I’m sure that ctromley is correct that “Many audiologists make all their money on selling the HAs and provide unlimited visits for free.” audiologist doesn’t work that way. She’s in the audiology department of a large medical clinic – she’s compensated by charging for patient visits, rather than getting a commission on the HAs she sells. It probably makes sense to simply self-pay for the “tune-up” services I’ll need for the life of my current hearing aids, and then buy the next pair from someplace like Costco.

My understanding is that audiologists who will work on a fee-for-service basis are rare, but they do exist. Finding one will take some digging, and as far as I know getting insurance to pay for it could be harder.

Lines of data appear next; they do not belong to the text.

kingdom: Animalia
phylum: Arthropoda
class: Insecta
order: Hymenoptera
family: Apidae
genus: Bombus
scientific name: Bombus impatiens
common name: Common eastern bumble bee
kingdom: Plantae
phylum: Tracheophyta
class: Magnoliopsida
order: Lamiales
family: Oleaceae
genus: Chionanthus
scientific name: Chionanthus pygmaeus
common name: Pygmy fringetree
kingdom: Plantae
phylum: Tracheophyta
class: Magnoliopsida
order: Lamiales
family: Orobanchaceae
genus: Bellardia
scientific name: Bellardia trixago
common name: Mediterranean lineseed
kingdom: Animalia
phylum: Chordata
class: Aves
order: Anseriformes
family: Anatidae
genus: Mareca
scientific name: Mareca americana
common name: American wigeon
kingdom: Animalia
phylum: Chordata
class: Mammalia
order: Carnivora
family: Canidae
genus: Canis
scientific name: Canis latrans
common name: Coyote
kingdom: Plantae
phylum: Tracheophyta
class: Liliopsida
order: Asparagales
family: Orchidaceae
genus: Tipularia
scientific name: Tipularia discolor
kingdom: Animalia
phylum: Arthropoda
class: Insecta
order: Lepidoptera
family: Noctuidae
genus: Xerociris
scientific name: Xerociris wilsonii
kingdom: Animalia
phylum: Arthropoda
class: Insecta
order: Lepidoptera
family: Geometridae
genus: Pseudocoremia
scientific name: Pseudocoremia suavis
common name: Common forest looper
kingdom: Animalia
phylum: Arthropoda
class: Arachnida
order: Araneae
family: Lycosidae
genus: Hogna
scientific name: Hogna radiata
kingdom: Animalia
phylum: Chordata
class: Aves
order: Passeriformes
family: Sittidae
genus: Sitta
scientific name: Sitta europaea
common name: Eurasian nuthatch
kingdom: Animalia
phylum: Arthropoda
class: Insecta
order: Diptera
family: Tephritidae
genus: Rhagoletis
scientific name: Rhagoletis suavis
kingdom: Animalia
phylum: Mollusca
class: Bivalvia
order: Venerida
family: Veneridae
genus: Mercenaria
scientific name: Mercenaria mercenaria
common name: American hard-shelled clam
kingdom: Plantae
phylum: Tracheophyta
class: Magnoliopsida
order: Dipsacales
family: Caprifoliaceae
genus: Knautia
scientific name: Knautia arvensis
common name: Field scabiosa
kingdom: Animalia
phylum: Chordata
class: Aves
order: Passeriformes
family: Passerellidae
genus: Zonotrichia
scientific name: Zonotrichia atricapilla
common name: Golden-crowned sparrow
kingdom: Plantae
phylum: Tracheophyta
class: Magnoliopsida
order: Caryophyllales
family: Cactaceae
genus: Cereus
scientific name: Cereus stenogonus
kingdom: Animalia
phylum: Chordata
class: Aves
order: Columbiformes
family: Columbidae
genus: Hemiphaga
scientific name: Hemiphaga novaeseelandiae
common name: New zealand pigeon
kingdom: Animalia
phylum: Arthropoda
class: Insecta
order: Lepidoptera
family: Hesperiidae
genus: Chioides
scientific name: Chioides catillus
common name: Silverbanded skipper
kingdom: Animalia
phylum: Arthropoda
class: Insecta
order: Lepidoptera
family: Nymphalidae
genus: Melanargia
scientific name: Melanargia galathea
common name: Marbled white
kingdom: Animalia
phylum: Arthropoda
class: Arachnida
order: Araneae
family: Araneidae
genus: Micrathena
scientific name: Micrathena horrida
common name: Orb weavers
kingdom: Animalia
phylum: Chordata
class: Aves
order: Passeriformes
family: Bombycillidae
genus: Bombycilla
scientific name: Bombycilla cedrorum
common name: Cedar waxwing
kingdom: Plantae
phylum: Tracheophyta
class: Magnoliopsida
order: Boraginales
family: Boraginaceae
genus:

If you’re technically-oriented at all you might consider the DIY route. Right click on the avatar of forum user “pvc”, or select "Hearing Aid Self-Fitting and Adjusting [DIY] to get to the DIY world. You will need the Target software used to program Phonak hearing aids, and a Noalink Wireless Bluetooth programmer. ($125 - $175 on eBay, Amazon, etc.)

Then you hang out on the DIY forum to learn how these things work from the inside. It will take awhile. I have all that and am a retired engineer, but the farthest I’ve gotten is to read the original setup in my hearing aids so I can compare it to adjustments the Costco HIS made for me just recently. I didn’t really understand what he was doing or why during that last session, but I hope to gain a better grasp in time. I’m banking on the DIY forum to be my teacher.

Also worth knowing is that when I got my first assessment (after which I was knocked over at the costs I was looking at), that first visit pre-sale was paid out-of-pocket. Perhaps that’s common in the industry? It’s been suggested we should get a new test annually, so you could go to a new audiologist as a “first-time” patient, get tested, get your audiogram (which they are required to give you) and then program any changes into your aids.

Or if you can find a new audiologist at a clinic instead of a private practice, you can get fee-for-service care.